Courtney Love Biographer Sues Singer for Breach of Contract

Courtney Love‘s co-writer, Anthony Bozza, has sued the singer for breach of contract with regard to her highly anticipated memoir, tentatively titled The Girl With the Most Cake. The author – who was previously a Rolling Stone editor and has co-written books with Slash, Tommy Lee and Tracy Morgan, among others – is seeking damages of at least $200,000 in the suit, which a New York court received last week.
Bozza states that he entered into a contract with the Hole singer in 2010 and delivered a 123,000-plus–word manuscript of the book to both Love and publisher HaperCollins in January 2014. The lawsuit claims that both Love and HarperCollins said they were happy with the manuscript at different points. Bozza said that Love emailed him in June 2012 to say that an introduction and draft of two chapters were “fucking beautiful” and left her “breathless.” A HarperCollins rep reportedly called the manuscript “brilliant” in a teleconference between Bozza’s agent in May 2014.

▸ **Record excerpts**:

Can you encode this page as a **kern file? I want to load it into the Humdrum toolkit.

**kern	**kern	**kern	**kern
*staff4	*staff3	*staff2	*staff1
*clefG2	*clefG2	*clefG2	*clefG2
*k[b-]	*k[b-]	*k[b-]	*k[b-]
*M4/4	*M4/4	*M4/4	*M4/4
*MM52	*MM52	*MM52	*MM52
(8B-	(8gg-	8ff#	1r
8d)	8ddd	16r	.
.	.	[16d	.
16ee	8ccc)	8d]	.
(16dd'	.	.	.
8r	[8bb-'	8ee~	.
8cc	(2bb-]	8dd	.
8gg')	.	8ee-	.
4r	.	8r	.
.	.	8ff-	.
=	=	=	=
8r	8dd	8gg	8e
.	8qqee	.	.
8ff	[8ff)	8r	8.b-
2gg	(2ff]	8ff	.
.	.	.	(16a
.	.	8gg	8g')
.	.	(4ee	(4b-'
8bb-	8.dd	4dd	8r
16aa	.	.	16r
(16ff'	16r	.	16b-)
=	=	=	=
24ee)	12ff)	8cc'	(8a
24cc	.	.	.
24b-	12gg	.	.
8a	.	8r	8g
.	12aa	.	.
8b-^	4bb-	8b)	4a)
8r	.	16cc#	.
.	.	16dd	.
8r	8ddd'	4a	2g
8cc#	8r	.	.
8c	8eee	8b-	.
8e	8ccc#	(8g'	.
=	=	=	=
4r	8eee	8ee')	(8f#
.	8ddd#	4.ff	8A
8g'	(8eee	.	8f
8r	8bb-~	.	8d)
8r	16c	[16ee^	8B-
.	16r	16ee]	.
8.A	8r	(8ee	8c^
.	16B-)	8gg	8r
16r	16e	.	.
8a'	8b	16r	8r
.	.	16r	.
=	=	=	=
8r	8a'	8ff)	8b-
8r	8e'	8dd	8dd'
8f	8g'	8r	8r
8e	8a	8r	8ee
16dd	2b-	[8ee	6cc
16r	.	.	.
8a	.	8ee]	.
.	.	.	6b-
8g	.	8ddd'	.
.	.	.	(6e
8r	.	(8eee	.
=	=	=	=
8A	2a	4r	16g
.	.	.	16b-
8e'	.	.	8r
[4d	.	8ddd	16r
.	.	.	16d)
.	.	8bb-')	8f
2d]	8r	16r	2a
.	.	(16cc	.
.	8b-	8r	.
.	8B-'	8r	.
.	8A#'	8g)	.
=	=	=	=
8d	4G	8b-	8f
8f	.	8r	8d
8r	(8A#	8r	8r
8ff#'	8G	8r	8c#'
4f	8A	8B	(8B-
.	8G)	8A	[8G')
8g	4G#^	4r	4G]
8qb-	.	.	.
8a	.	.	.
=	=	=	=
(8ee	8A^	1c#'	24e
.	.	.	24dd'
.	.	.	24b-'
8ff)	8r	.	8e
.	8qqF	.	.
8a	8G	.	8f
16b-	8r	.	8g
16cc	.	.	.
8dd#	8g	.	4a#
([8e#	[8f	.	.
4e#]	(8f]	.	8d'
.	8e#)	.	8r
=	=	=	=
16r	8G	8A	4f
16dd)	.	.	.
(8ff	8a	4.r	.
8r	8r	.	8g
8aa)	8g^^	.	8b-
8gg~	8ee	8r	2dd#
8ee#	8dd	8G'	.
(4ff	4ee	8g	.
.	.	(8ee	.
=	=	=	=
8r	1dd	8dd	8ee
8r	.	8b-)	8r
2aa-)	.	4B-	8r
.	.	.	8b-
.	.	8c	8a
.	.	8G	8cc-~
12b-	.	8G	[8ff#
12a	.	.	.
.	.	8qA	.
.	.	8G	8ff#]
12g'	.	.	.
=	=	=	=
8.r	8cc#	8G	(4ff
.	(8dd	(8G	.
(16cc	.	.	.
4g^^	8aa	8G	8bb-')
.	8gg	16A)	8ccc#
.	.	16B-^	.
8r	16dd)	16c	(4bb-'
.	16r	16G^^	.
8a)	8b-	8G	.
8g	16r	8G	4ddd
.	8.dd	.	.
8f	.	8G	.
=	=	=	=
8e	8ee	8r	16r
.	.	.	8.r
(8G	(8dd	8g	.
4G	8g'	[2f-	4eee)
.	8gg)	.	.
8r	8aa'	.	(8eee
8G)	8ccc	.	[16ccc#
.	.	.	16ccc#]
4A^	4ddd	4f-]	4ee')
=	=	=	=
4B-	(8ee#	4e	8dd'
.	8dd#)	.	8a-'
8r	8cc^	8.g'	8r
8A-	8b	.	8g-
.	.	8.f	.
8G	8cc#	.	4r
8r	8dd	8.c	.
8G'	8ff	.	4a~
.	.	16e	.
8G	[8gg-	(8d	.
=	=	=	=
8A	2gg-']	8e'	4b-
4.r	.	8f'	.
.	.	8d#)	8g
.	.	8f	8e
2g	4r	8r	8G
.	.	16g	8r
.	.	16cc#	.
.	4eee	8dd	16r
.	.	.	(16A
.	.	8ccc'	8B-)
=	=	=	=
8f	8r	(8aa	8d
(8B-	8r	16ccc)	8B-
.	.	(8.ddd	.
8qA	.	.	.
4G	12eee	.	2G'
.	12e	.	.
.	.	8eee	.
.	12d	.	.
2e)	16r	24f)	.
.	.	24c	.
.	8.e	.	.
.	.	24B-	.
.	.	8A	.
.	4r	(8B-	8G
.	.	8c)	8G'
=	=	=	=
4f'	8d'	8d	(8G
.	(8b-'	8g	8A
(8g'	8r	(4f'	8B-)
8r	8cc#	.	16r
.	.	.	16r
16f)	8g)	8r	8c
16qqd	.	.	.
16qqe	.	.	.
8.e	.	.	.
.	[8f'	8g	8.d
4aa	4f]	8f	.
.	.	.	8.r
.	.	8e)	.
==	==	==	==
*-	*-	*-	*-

▸ **Brief**: Retype the passage on the Courtney Love lawsuit, starting at "Bozza states that" and ending at "in May 2014.".

▸ **Solved exercise**:
Bozza states that he entered into a contract with the Hole singer in 2010 and delivered a 123,000-plus–word manuscript of the book to both Love and publisher HaperCollins in January 2014. The lawsuit claims that both Love and HarperCollins said they were happy with the manuscript at different points. Bozza said that Love emailed him in June 2012 to say that an introduction and draft of two chapters were “fucking beautiful” and left her “breathless.” A HarperCollins rep reportedly called the manuscript “brilliant” in a teleconference between Bozza’s agent in May 2014.